Я вернулся к себе в гостиницу. Ясно помню, что, несмотря на терзавшие меня чувства, мне хотелось смеяться: так вот оно, идеальное существо, женщина, которой даже платоническая любовь казалась чем-то недозволенным и которая вместо «любовь» говорила «дружба»!
Да, меня разбирал смех – и хотелось биться головой о стену.
Но я сохранял какую-то механическую способность мыслить. Сознавая, что все кончено раз навсегда и мне надо уехать, нельзя здесь оставаться, я, как автомат, делал приготовления к отъезду.
Я до такой степени сохранил присутствие духа, что даже не забыл соблюсти все приличия. К чему? Не знаю. То были, вероятно, какие-то механические рефлексы мозга, привыкшего в течение месяцев и лет таить правду и подменять ее видимостью для сохранения приличий. Я сказал пани Целине, что был у врача, что он нашел у меня болезнь сердца и велел, не теряя ни минуты, ехать в Берлин. И она поверила.
Но Анелька – нет. Я видел ее глаза, расширенные от страха, видел их взгляд, выражение опозоренной мученицы, и во мне боролись два человека. Один говорил: чем она виновата? Другому хотелось плюнуть ей в лицо.
Ах, зачем я так полюбил эту женщину!
Скоро две недели как я уехал из Вены. Они, наверное, уже вернулись в Плошов. Сегодня я написал тете, потому что боялся, как бы она, беспокоясь за меня, не вздумала сюда приехать. Иногда мне странно, что есть на свете человек, которому я по-настоящему дорог.
Есть люди, которые соблазняют чужих жен, обманывают их, а потом, растоптав их любовь, бросают их и спокойно уходят. Я ничего подобного не сделал; если бы Анелька отдалась мне, я бы каждую пылинку с ее дороги сдувал, лежал бы у ее ног и никакими человеческими силами нельзя было бы оторвать меня от нее. Значит, есть любовь более преступная, чем моя, а между тем на меня обрушилось такое бремя страданий, что я невольно принимаю его за страшную кару и, измеряя тяжестью этой кары свою вину, не могу отделаться от ощущения, что любовь моя была страшным преступлением.
Это ощущение – что-то вроде инстинктивной тревоги, от которой не избавляет никакой скептицизм.

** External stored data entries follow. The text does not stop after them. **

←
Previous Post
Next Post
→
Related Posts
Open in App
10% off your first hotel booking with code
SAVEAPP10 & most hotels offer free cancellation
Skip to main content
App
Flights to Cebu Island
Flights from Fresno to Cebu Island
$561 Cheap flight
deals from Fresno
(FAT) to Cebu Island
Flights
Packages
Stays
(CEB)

А ведь самые строгие моралисты не могут не согласиться, что гораздо большее преступление – увлечь женщину, не любя ее, делать хладнокровно, с расчетом то, что я делал из потребности сердца. Неужели за любовь сильную, всепоглощающую ответственность тяжелее, чем за чувства мелкие и ничтожные?

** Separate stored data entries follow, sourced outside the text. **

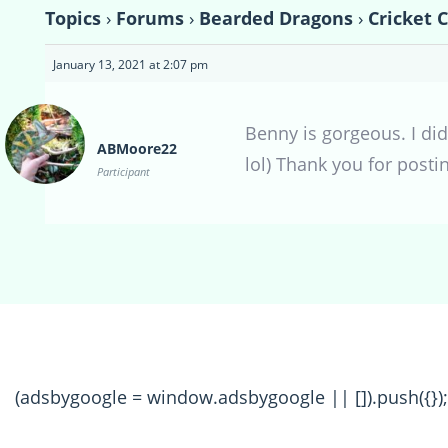
Topics
›
Forums
›
Bearded Dragons
›
Cricket 
January 13, 2021 at 2:07 pm
Benny is gorgeous. I did
ABMoore22
lol) Thank you for posti
Participant
(adsbygoogle = window.adsbygoogle || []).push({});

Нет, этого не может быть! Любовь моя прежде всего – страшное несчастье.
Человек без предрассудков может все же себе представить, что он чувствовал бы в том или другом случае, если бы был суеверен. Так же точно скептик может вообразить, как он молился бы, если бы был верующим. Я не только это ясно чувствую, но душа моя скорбит так, что я почти искренне обращаюсь к господу богу с молитвой: «Если я и виновен, то ведь я искупил свою вину такими мучениями, что было бы не удивительно, если бы ты смиловался надо мной».
Однако не представляю себе, в чем могло бы проявиться такое милосердие. Нет, на это нечего надеяться.
Они уже, должно быть, в Плошове. Думаю об Анельке еще часто. Ведь порвать с прошлым может только тот, у кого есть что-то впереди, а у меня – ничего, ровно ничего. Был бы я верующим, пошел бы в монахи. Был бы атеистом, решительно отвергающим существование бога, – может, уверовал бы в него. Но та часть души, которой верует человек, во мне высохла, как пересыхает иногда река. Знаю одно: религия не может дать мне утешения в горе.